[What is needed] Can you copy every one of the records below word for word, leaving the pictures out?

[Source material]
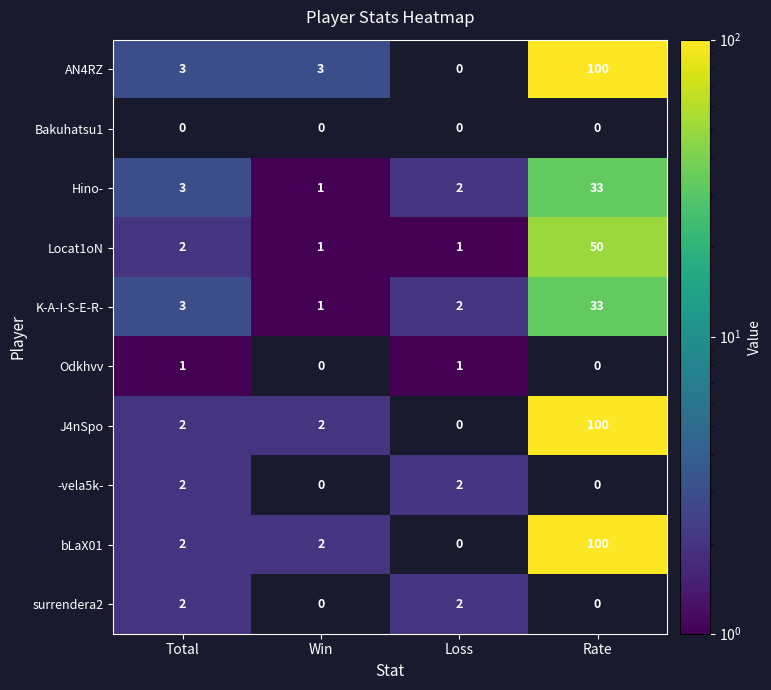

True or false: Hino- has a value of 1.3 at Win.

False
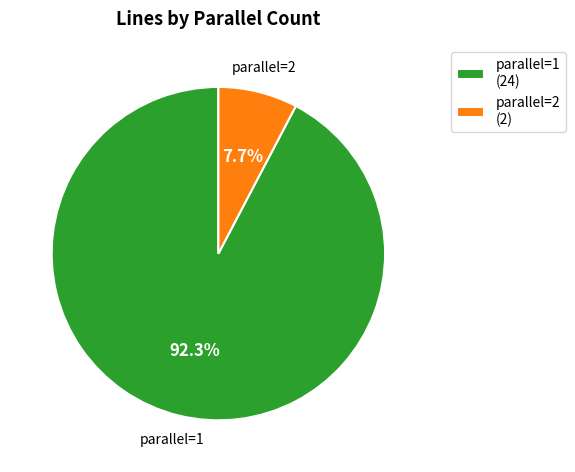

Is parallel=2 (2) the majority of the pie?

No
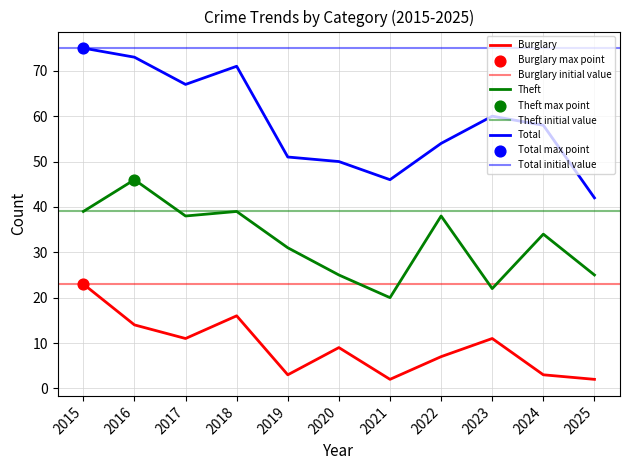

At how many categories does at least one series exceed 21?

11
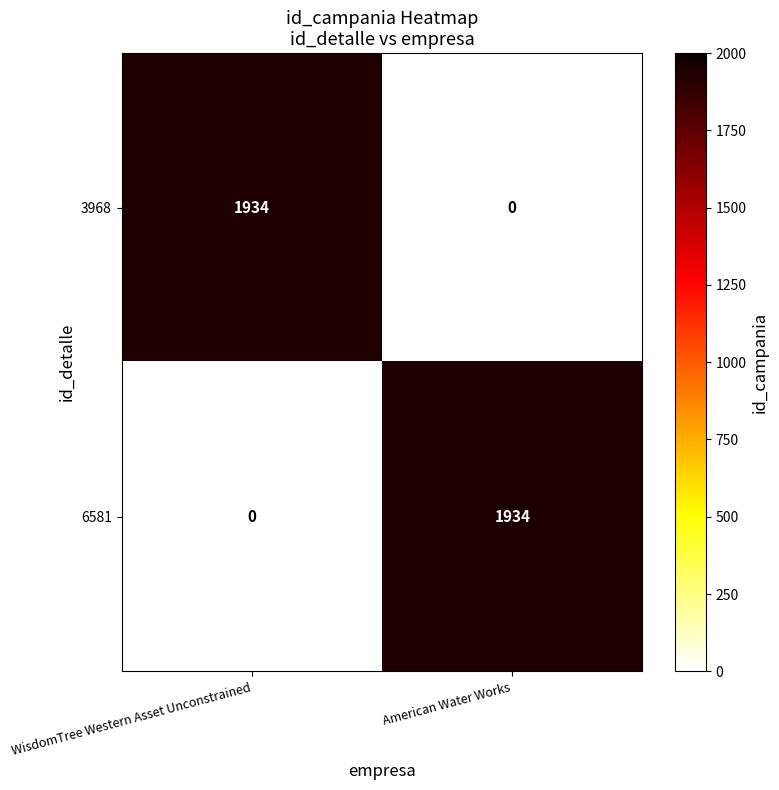

What is the total value across all series at WisdomTree Western Asset Unconstrained?

1934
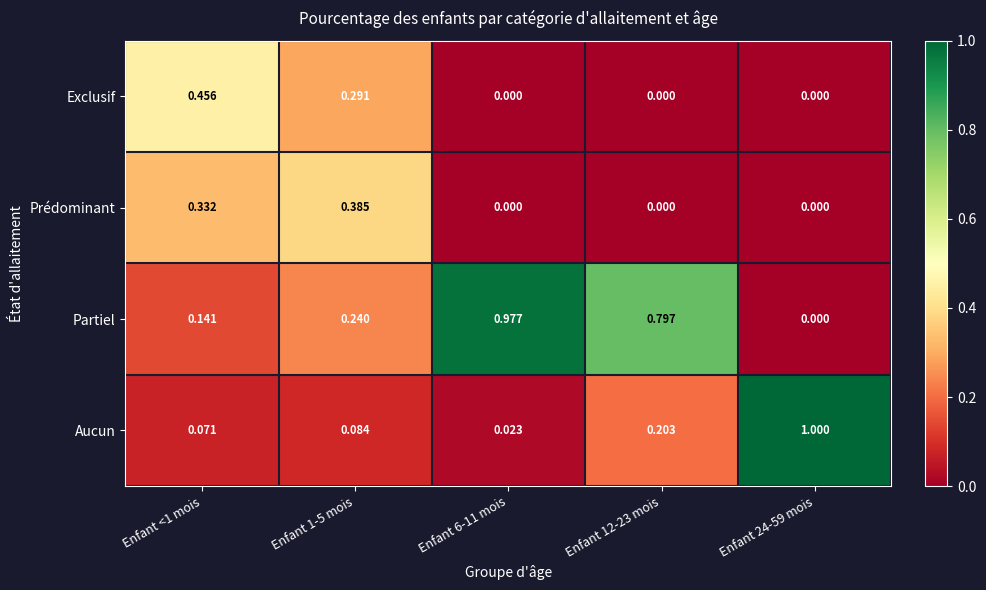

Which series has the largest total across all categories?

Partiel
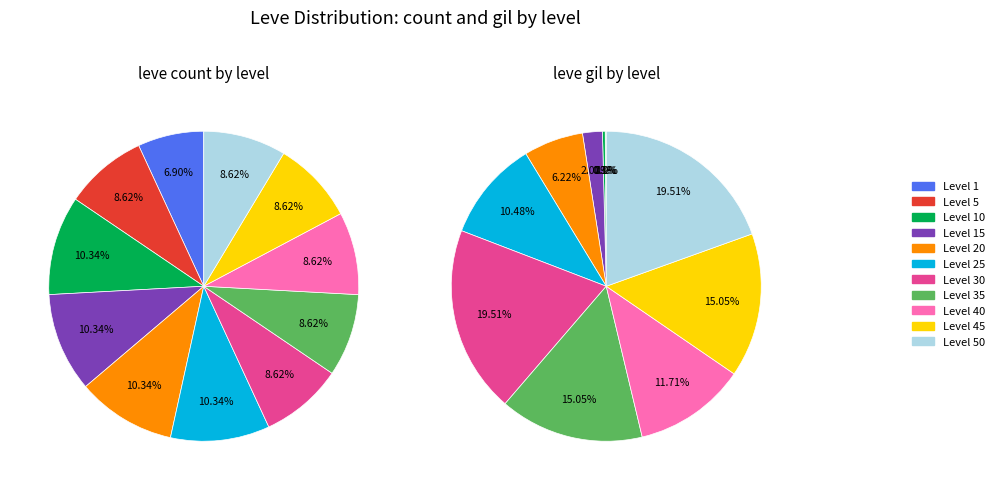

Between Level 50 and Level 35, which is larger?

Level 50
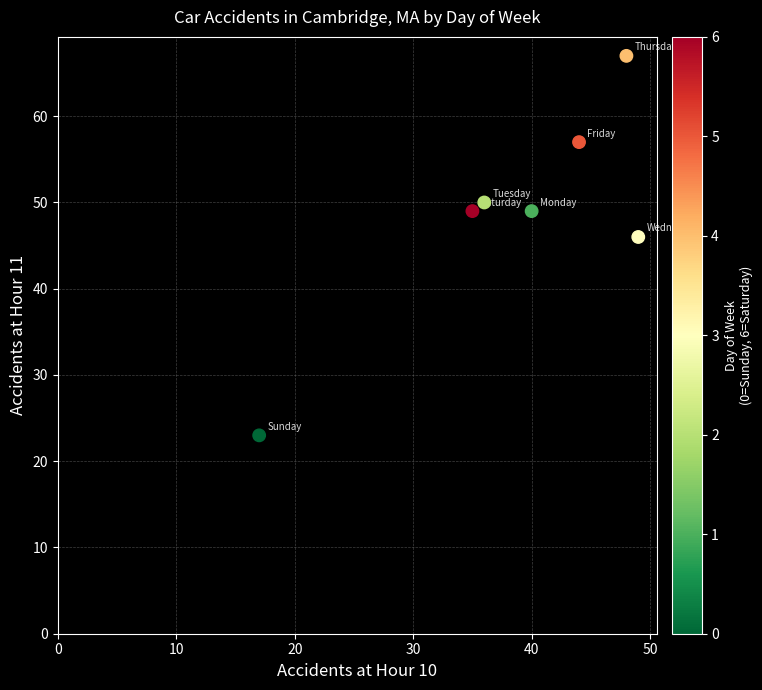

What Y value in the scatter plot is closest to 45?

46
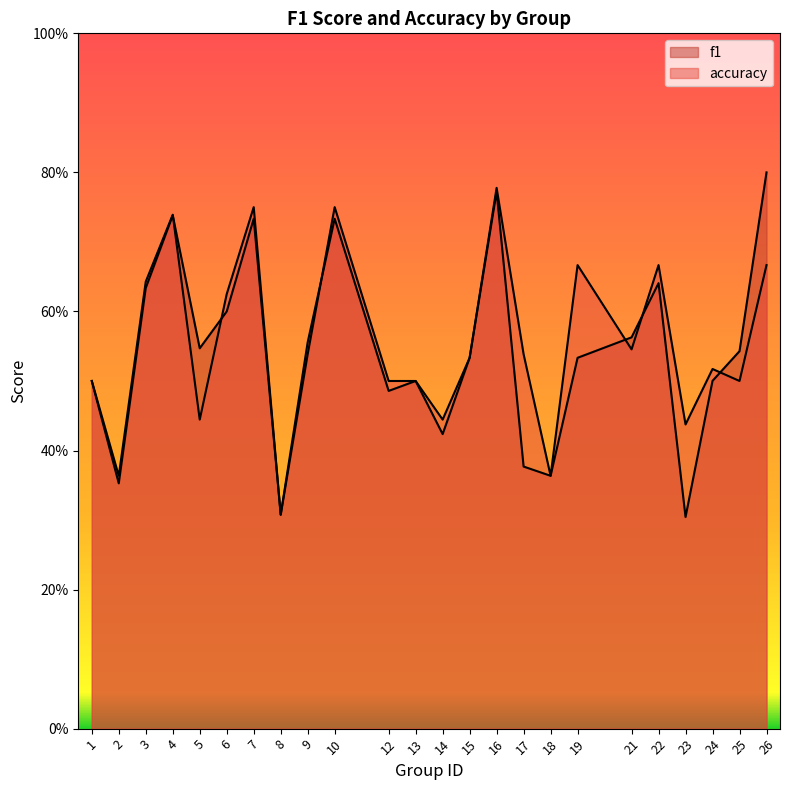

What are all the series names shown in the legend?

f1, accuracy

[Written reply]
True or false: Hino- has a value of 1.3 at Win.

False

Is parallel=2 (2) the majority of the pie?

No

At how many categories does at least one series exceed 21?

11

What is the total value across all series at WisdomTree Western Asset Unconstrained?

1934

Which series has the largest total across all categories?

Partiel

Between Level 50 and Level 35, which is larger?

Level 50

What Y value in the scatter plot is closest to 45?

46

What are all the series names shown in the legend?

f1, accuracy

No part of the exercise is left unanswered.